A little green van called ELVIN is whizzing around the University of Warwick as part of a major research project aimed at tackling the safety issues linked to the lack of sound from electric vehicles. However ELVIN (Electric Vehicle with Interactive Noise) faces a risk of being perceived as a little green man rather than as a little green van.
ELVIN will be able to emit many different sounds aimed at alerting pedestrians and other road users that he is nearby. One of the range of sounds being tested is said to invoke memories of early science fiction movies and the researchers will have to be sure it really does alert pedestrians and other road users to oncoming electric vehicles rather than causing them to look skyward for more unearthly vehicles.
People who hear ELVIN's sounds will be asked to give their opinions on a range of issues including whether they are suitable as a warning or whether they are just annoying.
Professor Paul Jennings from WMG at the University of Warwick, the lead researcher on the project, said:
"Electric Vehicles are very quiet externally and internally, which makes them a potential low- speed safety risk to pedestrians. Sound not only alerts people to the presence and direction of a vehicle, it also indicates the type of vehicle -- for instance a bus -- and whether it is stopping or accelerating."
"The lack of sound can also make the vehicles unattractive to customers who expect, and even enjoy, aural feedback whilst driving."
"The obvious solution is to artificially add appropriate sounds, but which sounds? At the same time, we don't wish to lose the potential benefits of reduced annoyance from traffic noise."
WMG is carrying out the research with vehicle sound experts NoViSim of Hertfordshire, and Danish company EC Tunes.
Roger Williams, Technical Director of NoViSim , said:
"The fundamental questions are, which sounds should be used for which vehicle, and how should they vary according to what those vehicles are doing."

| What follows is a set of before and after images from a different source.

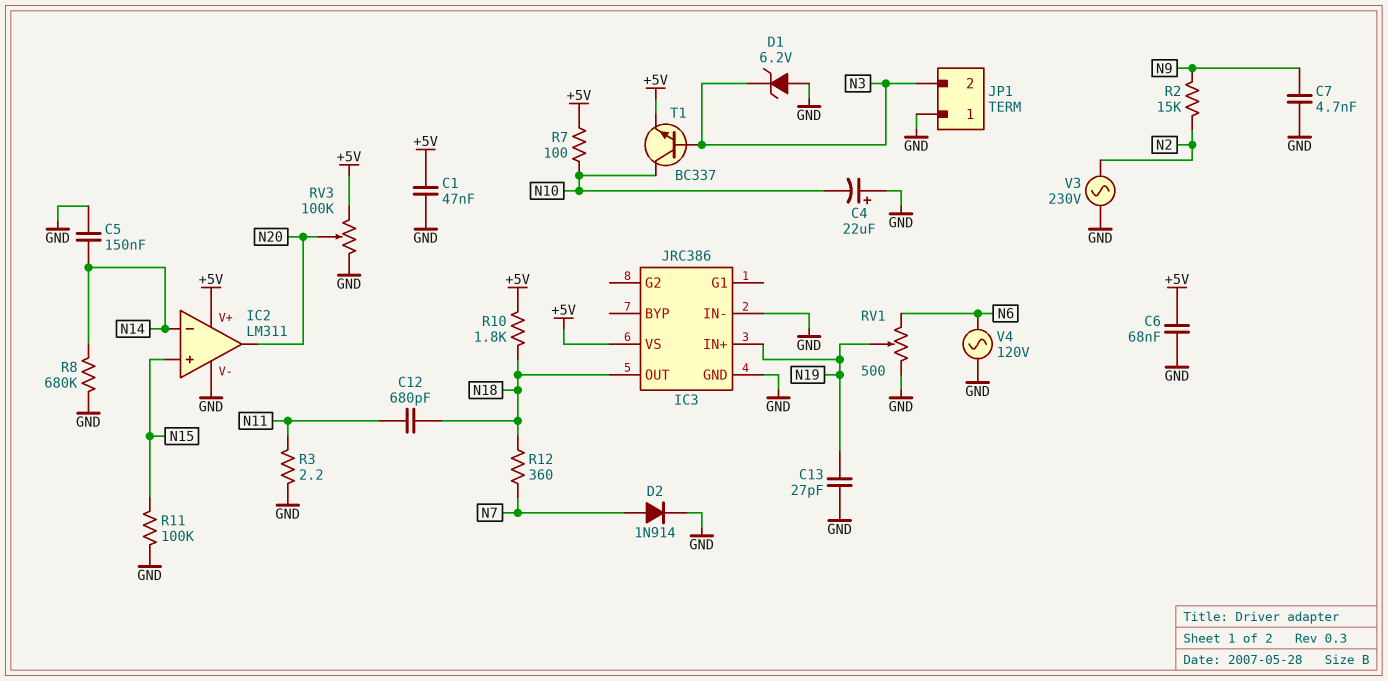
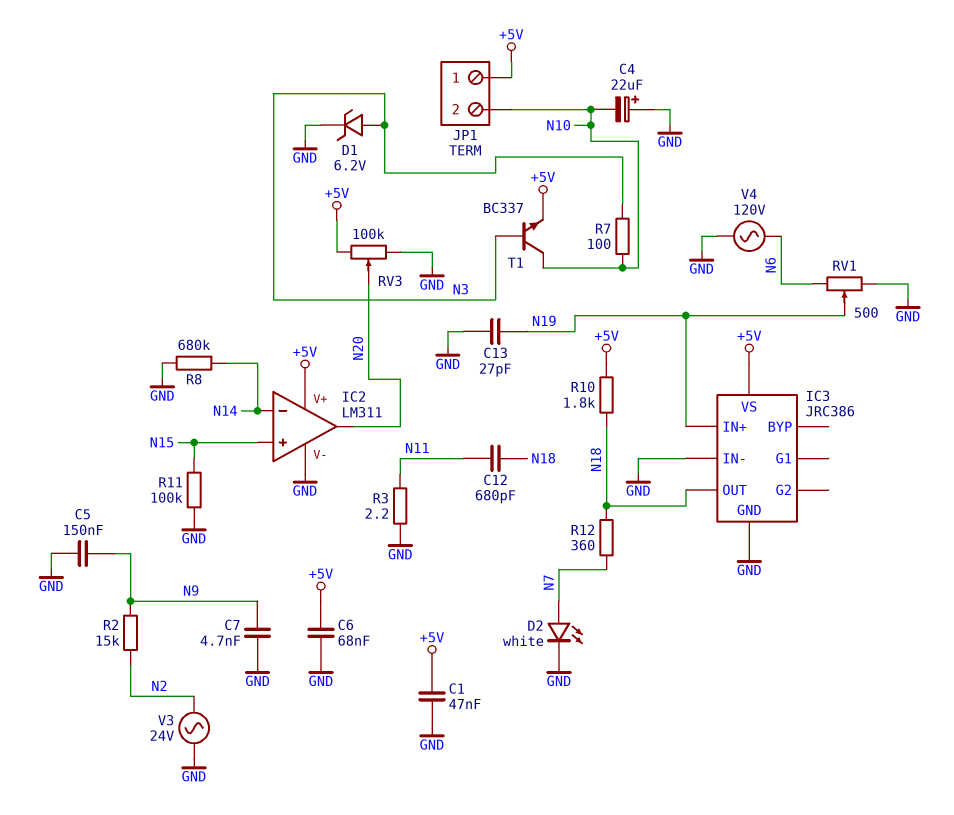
C5: 150nF (GND, N14) -> 150nF (GND, N9)
D1: zener 6.2V (A GND, K N3) -> zener 6.2V (A N3, K GND)
D2: diode 1N914 (A N7, K GND) -> LED white (A N7, K GND)
JP1 pin 1: GND -> +5V
JP1 pin 2: N3 -> N10
R7: 100 (+5V, N10) -> 100 (N3, N10)
V3: AC 230V (GND, N2) -> AC 24V (GND, N2)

As word spreads about Elvin, the team intends that different community groups, representing for instance people who have limited sight, will come and listen to him and give their views.
The University of Warwick has already built up considerable experience in researching and advising on how to enhance the sound quality experience for customers of prestige vehicles in an age when technology is actually making almost every aspect of such cars quieter than ever.
NoViSim has developed some of the leading software tools for designing, evaluating and delivering appropriate sounds for cars.
The research fits well with the University of Warwick's wish to expand its own campus electric vehicle fleet and a desire to learn as much from their use as possible, including which sounds are most suitable.
Following this pilot study there will be a broader and longer-term period of study and research using this vehicle alongside a range of other vehicles, and WMG's existing interactive simulation facilities for vehicle and environmental sound evaluation.